With this we can change to the “physical” coordinate system, which represents the conversion sent to the sky argument, and so get the independent axis in the converted system with the set_coord method:

>>> d.get_axes()
(array([1., 2., 3.]), array([1., 2.]))
>>> d.set_coord("physical")
>>> d.get_axes()
(array([1000., 1002., 1004.]), array([2000., 2002.]))
>>> d.indep
(array([1000., 1002., 1004., 1000., 1002., 1004.]), array([2000., 2000., 2000., 2002., 2002., 2002.]))

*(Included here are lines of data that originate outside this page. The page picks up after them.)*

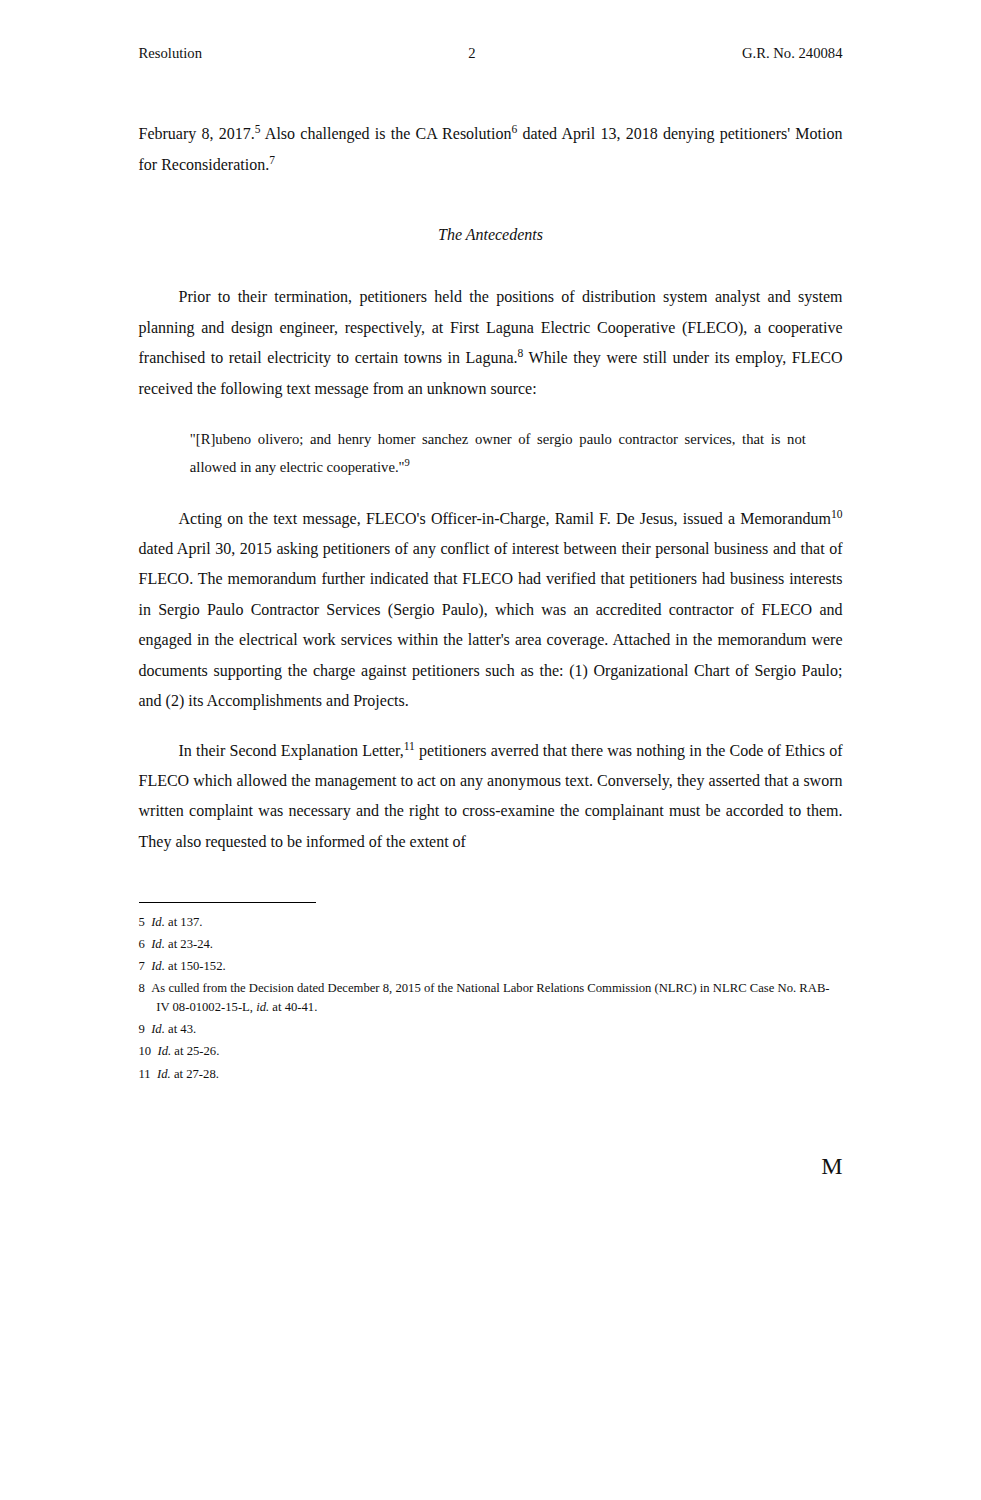Resolution 2 G.R. No. 240084
February 8, 2017.5 Also challenged is the CA Resolution6 dated April 13, 2018 denying petitioners' Motion for Reconsideration.7
The Antecedents
Prior to their termination, petitioners held the positions of distribution system analyst and system planning and design engineer, respectively, at First Laguna Electric Cooperative (FLECO), a cooperative franchised to retail electricity to certain towns in Laguna.8 While they were still under its employ, FLECO received the following text message from an unknown source:
"[R]ubeno olivero; and henry homer sanchez owner of sergio paulo contractor services, that is not allowed in any electric cooperative."9
Acting on the text message, FLECO's Officer-in-Charge, Ramil F. De Jesus, issued a Memorandum10 dated April 30, 2015 asking petitioners of any conflict of interest between their personal business and that of FLECO. The memorandum further indicated that FLECO had verified that petitioners had business interests in Sergio Paulo Contractor Services (Sergio Paulo), which was an accredited contractor of FLECO and engaged in the electrical work services within the latter's area coverage. Attached in the memorandum were documents supporting the charge against petitioners such as the: (1) Organizational Chart of Sergio Paulo; and (2) its Accomplishments and Projects.
In their Second Explanation Letter,11 petitioners averred that there was nothing in the Code of Ethics of FLECO which allowed the management to act on any anonymous text. Conversely, they asserted that a sworn written complaint was necessary and the right to cross-examine the complainant must be accorded to them. They also requested to be informed of the extent of
5 Id. at 137.
6 Id. at 23-24.
7 Id. at 150-152.
8 As culled from the Decision dated December 8, 2015 of the National Labor Relations Commission (NLRC) in NLRC Case No. RAB-IV 08-01002-15-L, id. at 40-41.
9 Id. at 43.
10 Id. at 25-26.
11 Id. at 27-28.
M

It is possible to switch back to the original coordinate system (the arguments sent in as x0 and x1 when creating the object):

>>> d.set_coord("logical")
>>> d.indep
(array([1, 2, 3, 1, 2, 3]), array([1, 1, 1, 2, 2, 2]))

In Sherpa 4.14.0 and earlier, this conversion was handled by taking the current axes pair and applying the necessary WCS objects to create the selected coordinate system (that is, the argument to the set_coord call). This had the advantage of saving memory, as you only needed to retain the current pair of independent axes, but at the expense of losing fidelity when converting between the coordinate systems. This has been changed so that the original independent axes are now stored in the object, in the _orig_indep_axis attribute, and this is now used whenever the coordinate system is changed. This does increase the memory size of a DataIMG object, and makes it harder to load in picked files created with an old Sherpa version (the code will do its best to create the necessary information but it is not guaranteed to work well in all cases).